I’ve lived in Brookline my whole life, where Sherman has always been a neighborly presence. While my interests often take me to the deep parts of library stacks that are totally sunlight-free, Sherman has persuaded me to work with him and to look out at the world through his eyes for a little while. My passions draw me most to Middle Eastern affairs, and, at times, Central and Eastern Europe.
My mother — a close friend of Sherman and his wife — was a Moscow Correspondent in the Soviet Union and later the Russian Federation from 1986 to 1993, and from her I’ve received both an education and a continuing interest in the world. My own writing tends toward the creative side, but I am eager to find ways of narrativizing the research that I and others do, and to describe both the physical and emotional aspects of being a part of an outward-looking community.
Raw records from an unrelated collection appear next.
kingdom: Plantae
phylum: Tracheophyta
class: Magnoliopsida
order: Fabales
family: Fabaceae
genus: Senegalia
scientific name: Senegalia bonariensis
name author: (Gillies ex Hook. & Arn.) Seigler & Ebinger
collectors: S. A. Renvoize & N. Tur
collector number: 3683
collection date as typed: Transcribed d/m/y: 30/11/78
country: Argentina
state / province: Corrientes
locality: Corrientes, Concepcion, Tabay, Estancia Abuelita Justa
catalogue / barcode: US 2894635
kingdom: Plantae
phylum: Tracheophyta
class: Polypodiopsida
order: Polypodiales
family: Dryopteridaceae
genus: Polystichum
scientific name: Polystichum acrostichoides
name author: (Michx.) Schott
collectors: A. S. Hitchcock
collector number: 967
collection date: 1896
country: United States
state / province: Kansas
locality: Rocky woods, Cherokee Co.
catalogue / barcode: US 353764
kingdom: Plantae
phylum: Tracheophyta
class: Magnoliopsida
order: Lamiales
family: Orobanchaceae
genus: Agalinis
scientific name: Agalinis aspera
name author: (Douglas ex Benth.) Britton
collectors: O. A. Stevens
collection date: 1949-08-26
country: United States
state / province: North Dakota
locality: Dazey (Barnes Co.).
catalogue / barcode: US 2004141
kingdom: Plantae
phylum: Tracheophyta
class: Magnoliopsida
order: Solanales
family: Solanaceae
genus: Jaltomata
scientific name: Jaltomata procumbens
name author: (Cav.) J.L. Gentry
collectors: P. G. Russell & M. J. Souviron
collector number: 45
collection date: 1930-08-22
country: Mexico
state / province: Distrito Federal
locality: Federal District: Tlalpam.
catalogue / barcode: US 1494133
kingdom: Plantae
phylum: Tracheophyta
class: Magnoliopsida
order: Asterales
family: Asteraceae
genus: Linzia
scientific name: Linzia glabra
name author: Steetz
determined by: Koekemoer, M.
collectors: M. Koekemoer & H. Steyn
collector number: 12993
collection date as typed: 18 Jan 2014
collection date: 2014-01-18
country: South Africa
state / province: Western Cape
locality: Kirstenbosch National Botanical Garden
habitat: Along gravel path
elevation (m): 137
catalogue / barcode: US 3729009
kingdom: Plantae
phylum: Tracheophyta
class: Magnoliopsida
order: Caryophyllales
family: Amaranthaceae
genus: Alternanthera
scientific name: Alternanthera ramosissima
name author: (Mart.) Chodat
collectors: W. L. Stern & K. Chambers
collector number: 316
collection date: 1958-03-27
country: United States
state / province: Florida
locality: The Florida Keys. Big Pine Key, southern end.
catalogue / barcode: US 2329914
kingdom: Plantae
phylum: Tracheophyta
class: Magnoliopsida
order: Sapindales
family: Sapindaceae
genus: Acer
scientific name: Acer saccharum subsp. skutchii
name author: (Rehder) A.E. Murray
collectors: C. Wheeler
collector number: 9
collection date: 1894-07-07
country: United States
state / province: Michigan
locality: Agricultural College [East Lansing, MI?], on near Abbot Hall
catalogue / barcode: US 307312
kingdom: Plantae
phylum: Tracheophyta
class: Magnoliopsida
My area of personal inquiry right now centers on the poet Louis Zukofsky, and on the placement of Jewish perspectives in the first wave of literary Modernism. That interest more or less inevitably intersects with one in modern Israel and its place in the Middle East, as well as the tensions and differences between diasporic and Israeli Jews.
I spent last year reading English at Lincoln College, Oxford. There, I was able to broaden my mind to include the principles of American and British literature simultaneously. I hope to work further to allow such simultaneities to flourish, as they seem to me to constitute the most useful kind of understanding in the sense of ‘an understanding’, something which exists between and not just within people. Such understandings are what allow me to do my work, as they delimit that which can be a subject, whether an image in my poetry or in the day-to-day observations that I use in my prose.
Through that desire to have and work (live) within limits, I take an interest in the world and world affairs. The general ‘tide’ of history seems to be an exertion of gravity (towards or away from capitalism, democracy, liberalism, authoritarianism, etc.) in the all-important space of ideas, while in the world, curiosity and joy are felicitous surroundings for the soul.
If to have a community is to have people who fascinate, who drive one into the world, who change ‘before one’s eyes,’ I hope to have this one bring me into a different level of interest in the good unfolding around the world (outside the Anglosphere particularly) even in the present time.
[Teichman:] I thoroughly anticipate a fun-filled, mirthful time with Tulliver. I surely cannot know what will evolve, but I know it will yield fascinating outcomes. He is a fencer in spirit and sport. With this foilist, there will be a lot of parries and ripostes ahead. He has chosen among other tasks, as yet to-be-defined responsibilities, to take on the complexity of my calendar and scheduling across the globe, meeting our community and decisively engaging, attracting, and perplexing one and all. Our first days began with his ambivalence towards Remi, informing me he cares not a whit about sport, that his diversions into Foreign Affairs and Foreign Policy distract him from his beloved Kenyon Review and translations of Slavic poetry. What a compelling brew. I wonder whether we will ever get anything done given our propensity to talk together.